No.143 - 日本語による科学(2)
(前回より続く)分類学は分類の科学である(ドーキンス)
英語の "高級語彙" は普通の人には分かりにくい(前回参照)という事情から、英米の科学者が一般向けに書いた本の日本語訳を読んでいると、ときどき「あれっ」と思う表現に出会うことがあります。
リチャード・ドーキンス(1941 - )は英国の進化生物学者・動物行動学者で、世界的に大変著名な方です。特に、著書である『利己的な遺伝子』(1976)はベストセラーになりました。これは巧みな比喩を駆使して現代の進化学を概説した本です。その続編の一つが『ブラインド・ウォッチメーカー』(1986)ですが、この本の中に次のような一節が出てきます。

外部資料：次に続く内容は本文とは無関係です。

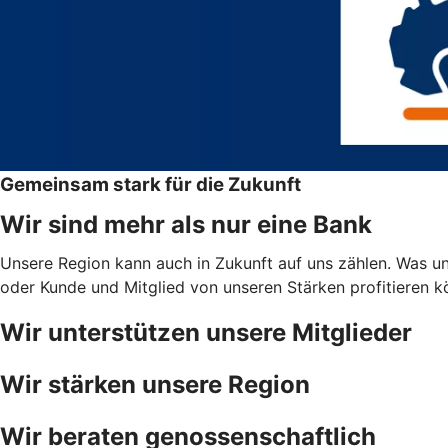
Gemeinsam stark für die Zukunft
Wir sind mehr als nur eine Bank
Unsere Region kann auch in Zukunft auf uns zählen. Was uns
oder Kunde und Mitglied von unseren Stärken profitieren 
Wir unterstützen unsere Mitglieder
Wir stärken unsere Region
Wir beraten genossenschaftlich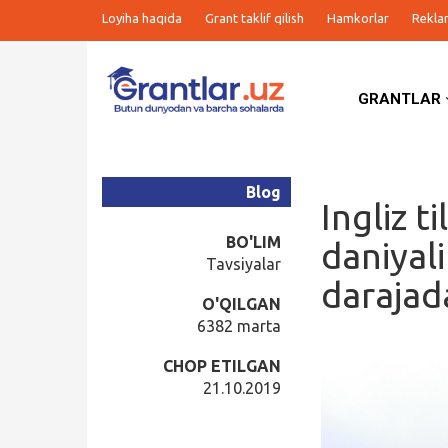
Loyiha haqida
Grant taklif qilish
Hamkorlar
Rekla
GRANTLAR
Grantlar
Tanlovlar
Blog
Ingliz t
Ishlar
BO'LIM
daniyali
Tavsiyalar
darajada
Kurslar
O'QILGAN
6382 marta
Blog
CHOP ETILGAN
21.10.2019
Yana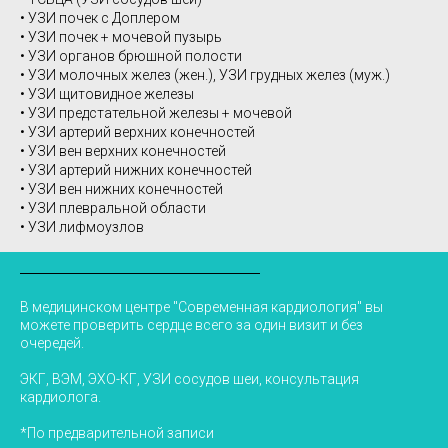
• УЗИ почек с Доплером
• УЗИ почек + мочевой пузырь
• УЗИ органов брюшной полости
• УЗИ молочных желез (жен.), УЗИ грудных желез (муж.)
• УЗИ щитовидное железы
• УЗИ предстательной железы + мочевой
• УЗИ артерий верхних конечностей
• УЗИ вен верхних конечностей
• УЗИ артерий нижних конечностей
• УЗИ вен нижних конечностей
• УЗИ плевральной области
• УЗИ лифмоузлов
В медицинском центре "Современная кардиология" вы
можете проверить сердце всего за один визит и без
очередей.
ЭКГ, ВЭМ, ЭХО-КГ, УЗИ сосудов шеи, консультация
кардиолога.
*По предварительной записи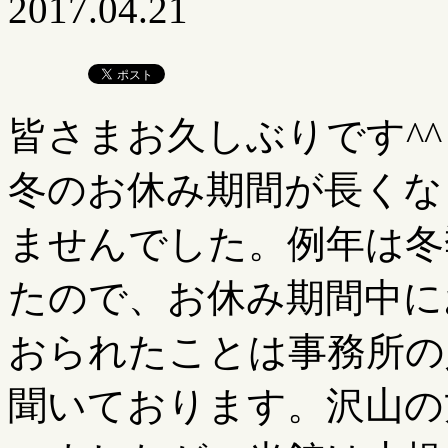
2017.04.21
皆さまお久しぶりです^^
冬のお休み期間が長くな
ませんでした。例年は冬
たので、お休み期間中に
おられたことは事務所の
聞いております。沢山の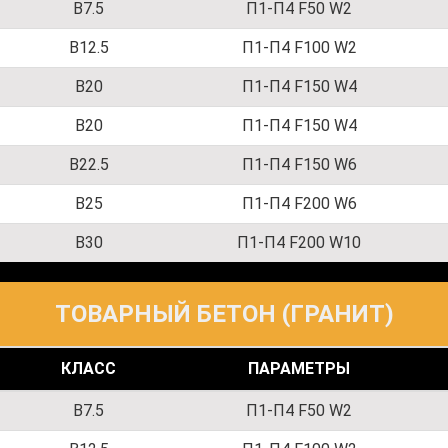
B7.5
П1-П4 F50 W2
B12.5
П1-П4 F100 W2
B20
П1-П4 F150 W4
B20
П1-П4 F150 W4
B22.5
П1-П4 F150 W6
B25
П1-П4 F200 W6
B30
П1-П4 F200 W10
ТОВАРНЫЙ БЕТОН (ГРАНИТ)
КЛАСС
ПАРАМЕТРЫ
B7.5
П1-П4 F50 W2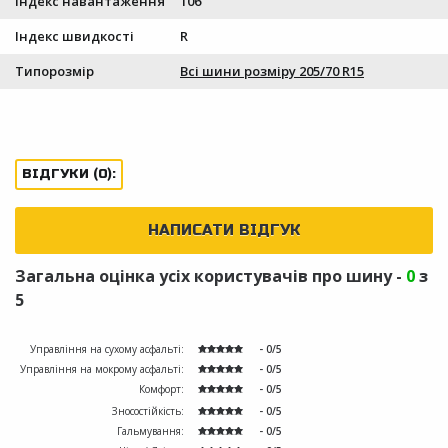
Індекс навантаження
106
Індекс швидкості
R
Типорозмір
Всі шини розміру 205/70 R15
ВІДГУКИ (0):
НАПИСАТИ ВІДГУК
Загальна оцінка усіх користувачів про шину -
0
з
5
Управління на сухому асфальті:
- 0/5
Управління на мокрому асфальті:
- 0/5
Комфорт:
- 0/5
Зносостійкість:
- 0/5
Гальмування:
- 0/5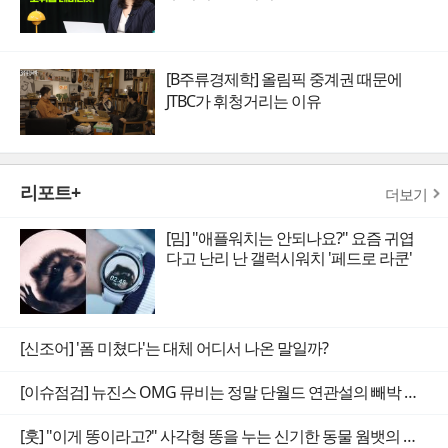
[B주류경제학] 올림픽 중계권 때문에
JTBC가 휘청거리는 이유
리포트+
더보기
[밈] "애플워치는 안되나요?" 요즘 귀엽
다고 난리 난 갤럭시워치 '페드로 라쿤'
[신조어] '폼 미쳤다'는 대체 어디서 나온 말일까?
[이슈점검] 뉴진스 OMG 뮤비는 정말 단월드 연관설의 빼박 증거일까
[훗] "이게 똥이라고?" 사각형 똥을 누는 신기한 동물 웜뱃의 비밀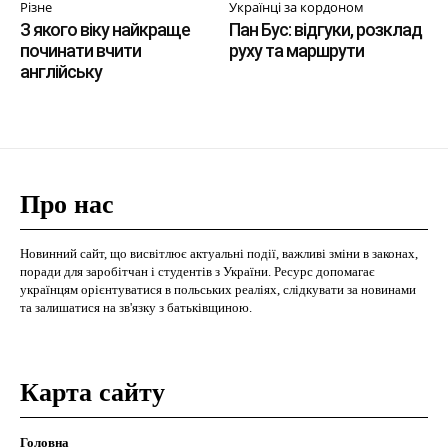
Різне
Українці за кордоном
З якого віку найкраще
Пан Бус: відгуки, розклад
починати вчити
руху та маршрути
англійську
Про нас
Новинний сайт, що висвітлює актуальні події, важливі зміни в законах,
поради для заробітчан і студентів з України. Ресурс допомагає
українцям орієнтуватися в польських реаліях, слідкувати за новинами
та залишатися на зв'язку з батьківщиною.
Карта сайту
Головна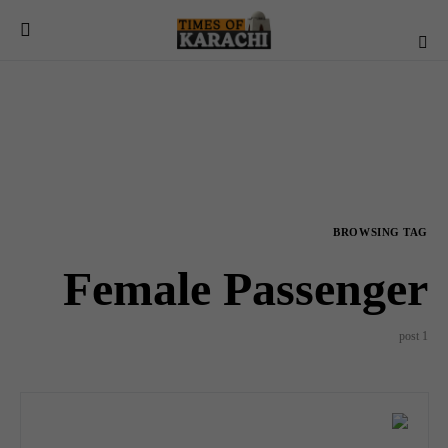
BROWSING TAG
Female Passenger
1 post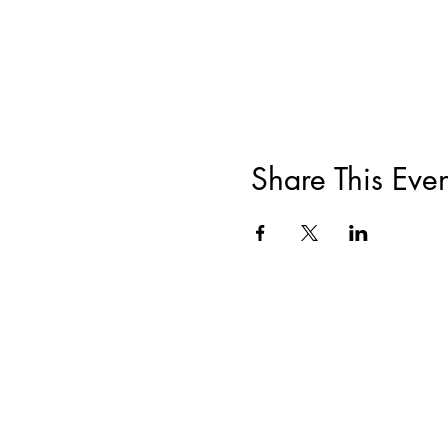
Share This Even
ACERCA DE
|
CAPACITACIONES Y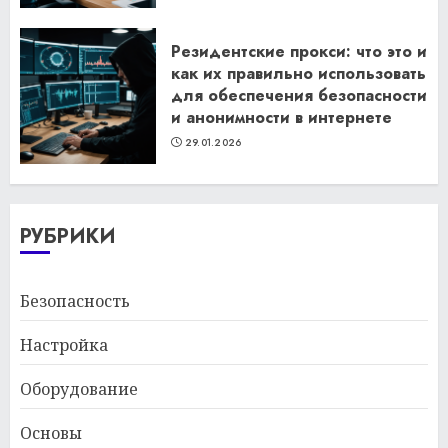
Резидентские прокси: что это и
как их правильно использовать
для обеспечения безопасности
и анонимности в интернете
29.01.2026
РУБРИКИ
Безопасность
Настройка
Оборудование
Основы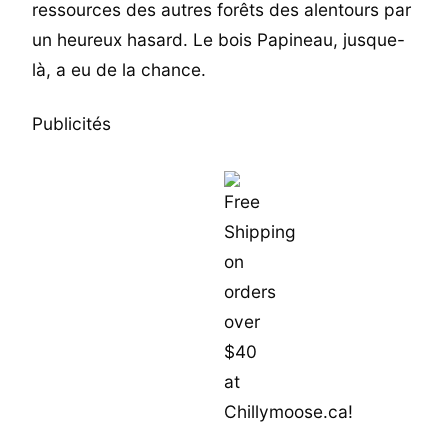
ressources des autres forêts des alentours par
un heureux hasard. Le bois Papineau, jusque-
là, a eu de la chance.
Publicités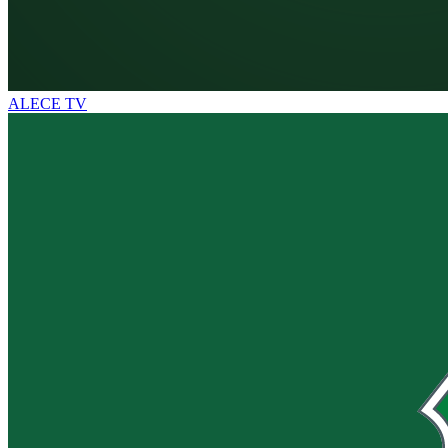
ALECE TV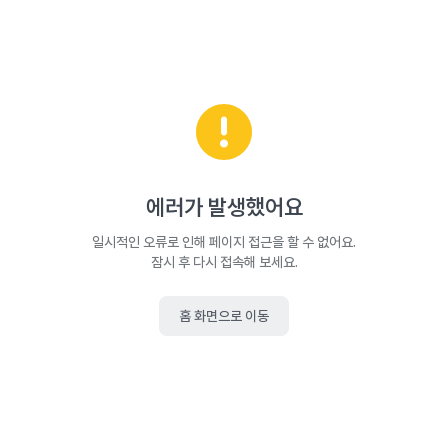
에러가 발생했어요
일시적인 오류로 인해 페이지 접근을 할 수 없어요.
잠시 후 다시 접속해 보세요.
홈 화면으로 이동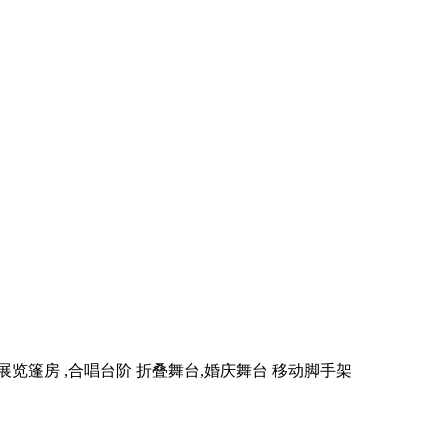
展览篷房 ,合唱台阶 折叠舞台,婚庆舞台 移动脚手架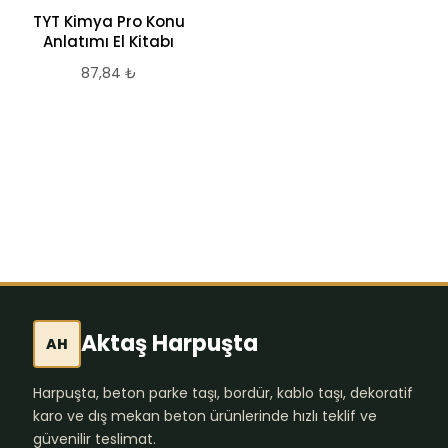
TYT Kimya Pro Konu
Bilfen Yayınları
Anlatımı El Kitabı
Türkçe 9. Sınıf LGS
Deneme Seti 4’lü
87,84
₺
1.674,05
₺
Aktaş Harpuşta
AH
Harpuşta, beton parke taşı, bordür, kablo taşı, dekoratif
karo ve dış mekan beton ürünlerinde hızlı teklif ve
güvenilir teslimat.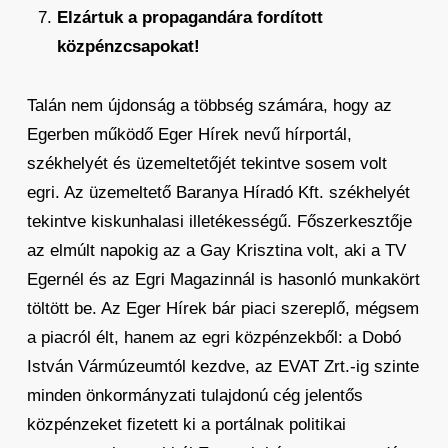
Elzártuk a propagandára fordított
közpénzcsapokat!
Talán nem újdonság a többség számára, hogy az
Egerben működő Eger Hírek nevű hírportál,
székhelyét és üzemeltetőjét tekintve sosem volt
egri. Az üzemeltető Baranya Híradó Kft. székhelyét
tekintve kiskunhalasi illetékességű. Főszerkesztője
az elmúlt napokig az a Gay Krisztina volt, aki a TV
Egernél és az Egri Magazinnál is hasonló munkakört
töltött be. Az Eger Hírek bár piaci szereplő, mégsem
a piacról élt, hanem az egri közpénzekből: a Dobó
István Vármúzeumtól kezdve, az EVAT Zrt.-ig szinte
minden önkormányzati tulajdonú cég jelentős
közpénzeket fizetett ki a portálnak politikai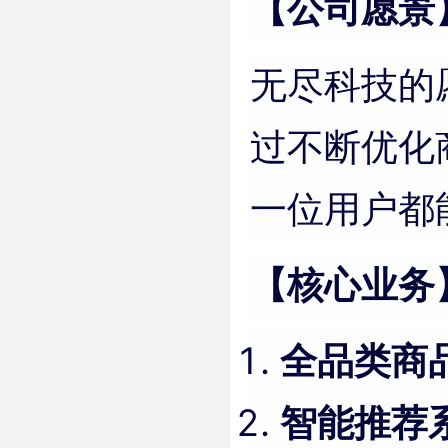
【公司愿景
无尽科技的
过不断优化
一位用户都
【核心业务
全品类商
智能推荐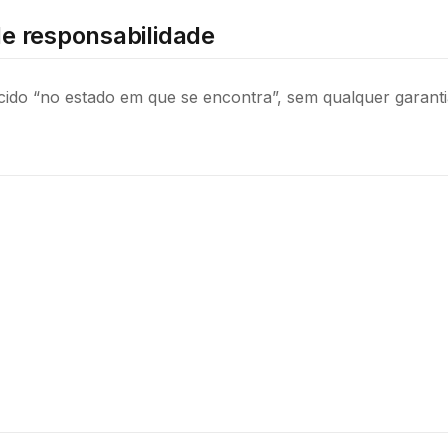
de responsabilidade
cido “no estado em que se encontra”, sem qualquer garanti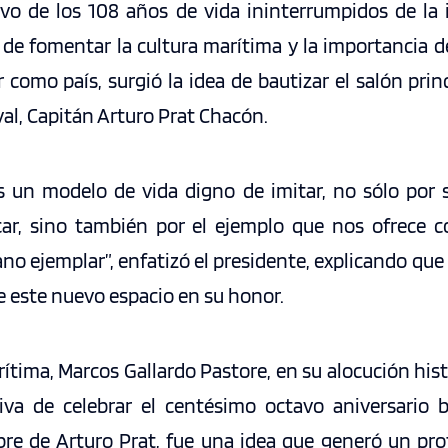
vo de los 108 años de vida ininterrumpidos de la i
 de fomentar la cultura marítima y la importancia d
r como país, surgió la idea de bautizar el salón pri
al, Capitán Arturo Prat Chacón.
 un modelo de vida digno de imitar, no sólo por s
car, sino también por el ejemplo que nos ofrece 
ano ejemplar”, enfatizó el presidente, explicando que
e este nuevo espacio en su honor.
rítima, Marcos Gallardo Pastore, en su alocución hist
tiva de celebrar el centésimo octavo aniversario 
bre de Arturo Prat, fue una idea que generó un p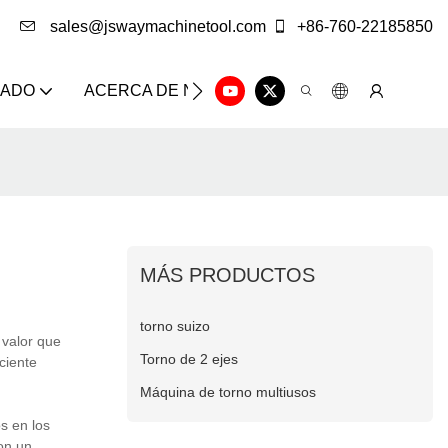
sales@jswaymachinetool.com
+86-760-22185850
ZADO
ACERCA DE NOSOTROS
SOLUCIÓN
CE
MÁS PRODUCTOS
torno suizo
 valor que
Torno de 2 ejes
ciente
Máquina de torno multiusos
s en los
on un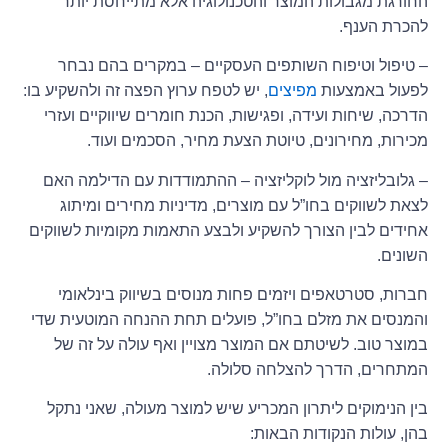
החורגת מגבולות המוצר והטכנולוגיה אלא מתייחסת יותר
להכרת הענף.
– טיפול וטיפוח השותפים העסקיים – במקרים בהם נבחר
לפעול באמצעות
מפיצים
, יש לטפח ערוץ הפצה זה ולהשקיע בו:
הדרכה, שיחות ועידה, ופגישות, הכנת חומרים שיווקיים ועזרי
מכירות, מחירונים, טיוטת הצעת מחיר, הסכמים ועוד.
– גלובליזציה מול לוקליזציה – ההתמודדות עם הדילמה האם
לצאת לשווקים בחו”ל עם מוצרים, מדיניות מחירים ומיתוג
אחידים לבין הצורך להשקיע ולבצע התאמות מקומיות לשווקים
השונים.
חברות, סטרטאפים ויזמים פחות מנוסים בשיווק בינלאומי
והמנסים את מזלם בחו”ל, פועלים תחת ההנחה המוטעית שדי
במוצר טוב. לשיטתם אם המוצר מצויין ואף עולה על זה של
המתחרים, הדרך להצלחה סלולה.
בין הנימוקים ליתרון המכריע שיש למוצר מעולה, שאני נתקל
בהן, עולות הנקודות הבאות:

分類学タクソノミーは分類の科学である。ある人々にとっては、分類学はどうにもならぬくらい退屈だという評判であったり、ほこりっぽい博物館や保存液の匂いを思わず連想させたりするものであり、ほとんど剥製術タクシダーミーと混同されているかのようだ。だが、実際には、決して退屈どころではない。
リチャード・ドーキンス
中嶋康裕・他訳
『ブラインド・ウォッチメーカー』第10章
(早川書房 1993)
「分類学は分類の科学である」とは、分かりきったことを言う奇妙な文章です。しかし原文に当たってみるとその理由が分かります。
Taxonomy is the science of classification.